# Fun with industrial VFDs



## PStechPaul (May 1, 2012)

A long time ago I bought an IDM "PowrMaster" VFD, 480V at 9 amps, which never quite worked, and now I am stripping it for parts and maybe repurposed for a DIY inverter:




























It appears to be 3.7 kW (5 HP) and with all the panels and parts (not all shown) it probably weighed at least 40 pounds. The IGBT module is a Toshiba 6D130A-120 1200V 30A with an extra free-wheeling diode, and there was also a QM30E3Y-2H 1000V 30A Darlington module that may have been used as a precharge controller. There are two 1000 uF 400V capacitors and some ceramic resistor modules used as bleeders and gate drive resistors. The bottom is a huge flat heat sink:










Meanwhile, I had a newer Toshiba H3 7.5 HP 460V VFD that was supposedly working, but I never tested it except to see that the LCD display came on:



















This should be the manual for it, but I'm having problems downloading it now:
http://www.tic.toshiba.com/drive/files/h3man.pdf

And it's available here:
http://www.manualslib.com/manual/180429/Toshiba-Adjustable-Speed-Drive-H3.html

I was able to go through some of the various (highly complex) programming steps and everything seemed to work as it was supposed to, except, when I try to "RUN", I don't get any voltage out of the drive. I am putting about 500 VAC into L1 and L3, and the DC bus reads about 460 VDC, but there appears to be no AC output at all. There are no errors showing on the display, and I didn't see any sign of damage or loose connections and such in the drive when I disassembled it further.



















I was really hoping this drive would work, and I am still wondering if there may be something I have overlooked in the setup or the way I have it hooked up that keeps it from doing anything.

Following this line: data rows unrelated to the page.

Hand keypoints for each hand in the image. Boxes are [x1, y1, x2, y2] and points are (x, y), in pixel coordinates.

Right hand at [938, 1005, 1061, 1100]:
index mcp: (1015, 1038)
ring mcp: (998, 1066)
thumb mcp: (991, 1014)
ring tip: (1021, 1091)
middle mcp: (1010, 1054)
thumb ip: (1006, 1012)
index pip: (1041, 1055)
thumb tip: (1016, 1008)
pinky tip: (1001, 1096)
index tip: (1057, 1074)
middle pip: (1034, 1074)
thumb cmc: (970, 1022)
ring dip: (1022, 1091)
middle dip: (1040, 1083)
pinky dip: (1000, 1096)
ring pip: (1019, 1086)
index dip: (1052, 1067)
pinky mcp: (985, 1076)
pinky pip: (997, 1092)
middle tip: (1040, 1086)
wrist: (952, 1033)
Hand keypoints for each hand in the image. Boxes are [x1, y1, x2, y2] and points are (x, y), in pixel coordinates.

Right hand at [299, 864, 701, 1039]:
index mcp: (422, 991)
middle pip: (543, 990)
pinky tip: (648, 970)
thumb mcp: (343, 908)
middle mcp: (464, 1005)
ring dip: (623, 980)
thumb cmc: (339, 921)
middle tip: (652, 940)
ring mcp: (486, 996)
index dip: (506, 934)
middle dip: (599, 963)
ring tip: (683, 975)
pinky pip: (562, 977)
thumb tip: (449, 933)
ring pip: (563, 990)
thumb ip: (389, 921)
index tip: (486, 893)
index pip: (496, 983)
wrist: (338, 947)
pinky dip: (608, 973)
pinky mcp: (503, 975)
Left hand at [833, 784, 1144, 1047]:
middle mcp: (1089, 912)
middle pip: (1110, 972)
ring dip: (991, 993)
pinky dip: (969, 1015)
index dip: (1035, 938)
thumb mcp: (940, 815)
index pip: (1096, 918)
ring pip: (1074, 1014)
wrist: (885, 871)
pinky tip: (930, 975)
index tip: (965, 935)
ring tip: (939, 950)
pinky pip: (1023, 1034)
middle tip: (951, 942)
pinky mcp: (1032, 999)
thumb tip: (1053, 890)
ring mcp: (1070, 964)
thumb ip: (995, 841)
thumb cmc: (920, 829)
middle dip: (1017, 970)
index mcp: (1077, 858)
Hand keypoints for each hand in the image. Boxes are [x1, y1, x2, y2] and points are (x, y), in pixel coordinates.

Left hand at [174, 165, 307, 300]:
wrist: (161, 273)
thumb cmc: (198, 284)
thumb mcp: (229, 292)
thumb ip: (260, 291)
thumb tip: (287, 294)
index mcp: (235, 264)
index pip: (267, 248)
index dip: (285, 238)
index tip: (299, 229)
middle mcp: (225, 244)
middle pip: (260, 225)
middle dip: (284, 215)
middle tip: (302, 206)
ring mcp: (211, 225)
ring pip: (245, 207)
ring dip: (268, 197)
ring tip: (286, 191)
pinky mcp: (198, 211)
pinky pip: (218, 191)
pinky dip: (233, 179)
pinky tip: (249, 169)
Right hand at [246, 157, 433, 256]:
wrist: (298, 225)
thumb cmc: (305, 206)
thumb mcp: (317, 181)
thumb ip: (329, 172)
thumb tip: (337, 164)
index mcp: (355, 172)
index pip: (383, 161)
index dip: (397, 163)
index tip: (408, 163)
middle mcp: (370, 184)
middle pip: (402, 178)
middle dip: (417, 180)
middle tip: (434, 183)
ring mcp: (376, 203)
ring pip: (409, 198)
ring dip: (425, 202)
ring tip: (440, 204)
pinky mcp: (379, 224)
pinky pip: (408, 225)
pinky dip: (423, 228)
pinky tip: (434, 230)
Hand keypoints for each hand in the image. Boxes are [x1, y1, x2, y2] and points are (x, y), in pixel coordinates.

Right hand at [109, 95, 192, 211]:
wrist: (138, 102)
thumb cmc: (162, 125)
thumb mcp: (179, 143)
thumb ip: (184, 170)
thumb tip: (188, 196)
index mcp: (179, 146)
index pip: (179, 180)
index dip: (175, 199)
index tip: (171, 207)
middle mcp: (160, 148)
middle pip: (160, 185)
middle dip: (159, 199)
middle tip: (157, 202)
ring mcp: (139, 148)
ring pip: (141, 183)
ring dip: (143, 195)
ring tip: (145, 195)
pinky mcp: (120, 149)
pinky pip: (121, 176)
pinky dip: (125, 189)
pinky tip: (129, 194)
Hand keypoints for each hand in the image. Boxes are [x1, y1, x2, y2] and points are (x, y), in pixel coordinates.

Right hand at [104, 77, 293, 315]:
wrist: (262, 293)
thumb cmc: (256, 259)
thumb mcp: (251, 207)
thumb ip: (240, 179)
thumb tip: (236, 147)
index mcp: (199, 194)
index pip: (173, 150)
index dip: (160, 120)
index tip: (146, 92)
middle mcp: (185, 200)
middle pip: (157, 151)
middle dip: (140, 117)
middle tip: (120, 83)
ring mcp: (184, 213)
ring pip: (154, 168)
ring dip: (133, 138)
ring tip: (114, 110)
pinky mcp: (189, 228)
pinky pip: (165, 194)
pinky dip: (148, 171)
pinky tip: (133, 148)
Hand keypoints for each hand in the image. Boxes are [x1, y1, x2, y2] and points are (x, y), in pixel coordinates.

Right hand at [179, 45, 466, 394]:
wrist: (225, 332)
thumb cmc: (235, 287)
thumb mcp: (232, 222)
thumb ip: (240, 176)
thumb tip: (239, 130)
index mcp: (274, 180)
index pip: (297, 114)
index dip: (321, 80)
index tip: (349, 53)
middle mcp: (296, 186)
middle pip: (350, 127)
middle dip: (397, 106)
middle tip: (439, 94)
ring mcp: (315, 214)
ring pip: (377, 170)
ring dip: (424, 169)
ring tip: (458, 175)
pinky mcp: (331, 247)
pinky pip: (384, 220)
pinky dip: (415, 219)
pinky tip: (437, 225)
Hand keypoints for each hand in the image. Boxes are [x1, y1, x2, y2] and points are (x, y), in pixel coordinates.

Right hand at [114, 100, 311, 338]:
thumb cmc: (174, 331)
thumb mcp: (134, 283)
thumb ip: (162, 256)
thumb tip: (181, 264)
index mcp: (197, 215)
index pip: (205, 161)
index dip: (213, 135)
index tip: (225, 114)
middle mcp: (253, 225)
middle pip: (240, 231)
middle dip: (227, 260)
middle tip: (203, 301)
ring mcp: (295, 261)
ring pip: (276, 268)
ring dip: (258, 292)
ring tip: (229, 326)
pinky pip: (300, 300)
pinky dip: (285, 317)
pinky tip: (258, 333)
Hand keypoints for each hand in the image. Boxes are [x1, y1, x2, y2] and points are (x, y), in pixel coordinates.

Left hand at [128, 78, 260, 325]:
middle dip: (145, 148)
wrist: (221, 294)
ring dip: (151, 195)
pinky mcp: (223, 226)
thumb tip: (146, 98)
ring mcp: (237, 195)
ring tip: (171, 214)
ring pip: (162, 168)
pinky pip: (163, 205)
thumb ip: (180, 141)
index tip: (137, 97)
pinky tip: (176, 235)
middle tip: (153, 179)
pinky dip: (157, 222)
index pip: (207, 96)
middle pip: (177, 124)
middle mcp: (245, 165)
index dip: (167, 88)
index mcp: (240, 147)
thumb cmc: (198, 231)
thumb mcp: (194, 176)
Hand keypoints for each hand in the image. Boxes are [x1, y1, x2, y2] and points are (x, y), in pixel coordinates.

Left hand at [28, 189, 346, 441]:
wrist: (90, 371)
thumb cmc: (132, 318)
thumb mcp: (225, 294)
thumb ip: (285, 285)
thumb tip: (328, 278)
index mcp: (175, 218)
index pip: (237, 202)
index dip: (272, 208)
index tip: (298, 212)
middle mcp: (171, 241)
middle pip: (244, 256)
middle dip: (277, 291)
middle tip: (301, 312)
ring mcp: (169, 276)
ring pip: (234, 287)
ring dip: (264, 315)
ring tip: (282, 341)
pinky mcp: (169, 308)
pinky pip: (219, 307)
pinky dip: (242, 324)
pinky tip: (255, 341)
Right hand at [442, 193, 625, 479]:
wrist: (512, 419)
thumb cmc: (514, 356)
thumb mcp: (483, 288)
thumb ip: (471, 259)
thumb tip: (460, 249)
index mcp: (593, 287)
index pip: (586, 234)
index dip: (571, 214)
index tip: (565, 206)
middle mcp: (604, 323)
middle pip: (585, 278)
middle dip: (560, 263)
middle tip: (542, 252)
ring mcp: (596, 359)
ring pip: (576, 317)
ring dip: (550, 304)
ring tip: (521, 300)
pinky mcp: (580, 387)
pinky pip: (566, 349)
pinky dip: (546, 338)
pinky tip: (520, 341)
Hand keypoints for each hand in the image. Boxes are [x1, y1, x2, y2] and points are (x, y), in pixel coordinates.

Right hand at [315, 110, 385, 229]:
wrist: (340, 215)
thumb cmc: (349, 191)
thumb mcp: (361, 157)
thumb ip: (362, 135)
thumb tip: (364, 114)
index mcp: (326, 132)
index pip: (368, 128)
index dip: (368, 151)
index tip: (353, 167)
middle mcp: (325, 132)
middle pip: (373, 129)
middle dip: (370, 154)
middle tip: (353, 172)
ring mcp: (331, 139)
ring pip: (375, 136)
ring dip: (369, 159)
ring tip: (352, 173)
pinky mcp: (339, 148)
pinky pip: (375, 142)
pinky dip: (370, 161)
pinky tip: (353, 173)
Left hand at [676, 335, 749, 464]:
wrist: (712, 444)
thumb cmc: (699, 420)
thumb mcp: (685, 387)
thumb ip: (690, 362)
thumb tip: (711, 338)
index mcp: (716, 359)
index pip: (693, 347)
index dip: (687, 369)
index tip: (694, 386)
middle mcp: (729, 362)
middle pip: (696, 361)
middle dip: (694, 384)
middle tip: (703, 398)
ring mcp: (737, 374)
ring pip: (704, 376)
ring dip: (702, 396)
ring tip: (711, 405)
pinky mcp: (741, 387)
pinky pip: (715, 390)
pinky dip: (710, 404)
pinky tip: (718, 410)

It appears to be serviceable, and it would probably be not terribly hard to get to the IGBTs to test them. I paid well under $100 for this drive so I can't complain, and I hope I can fix it so that I can use it as-is, rather than gutting it and rolling my own. I'd still like to do that, but with the old IDM. It's amazing that this 7.5 HP drive is only about 25 pounds.


----------



## piotrsko (Dec 9, 2007)

Don't know exactly where you are at, but well pump repair places know these units here.

Pictures of the whole deal including motor would have helped.

Most of the stuff I have seen needs a safety switch close before moving pot wiper. The manual alludes to that in the wiring section.


----------



## PStechPaul (May 1, 2012)

I finally figured it out and am now spinning a motor. Here is the video:





 
Enjoy!

I was surprised how hot the motor got, running with no load, but it may have been because of the low speed not spinning its fan well enough, and also possibly from the V/F algorithm, which was set for some "boost" at low speeds.


----------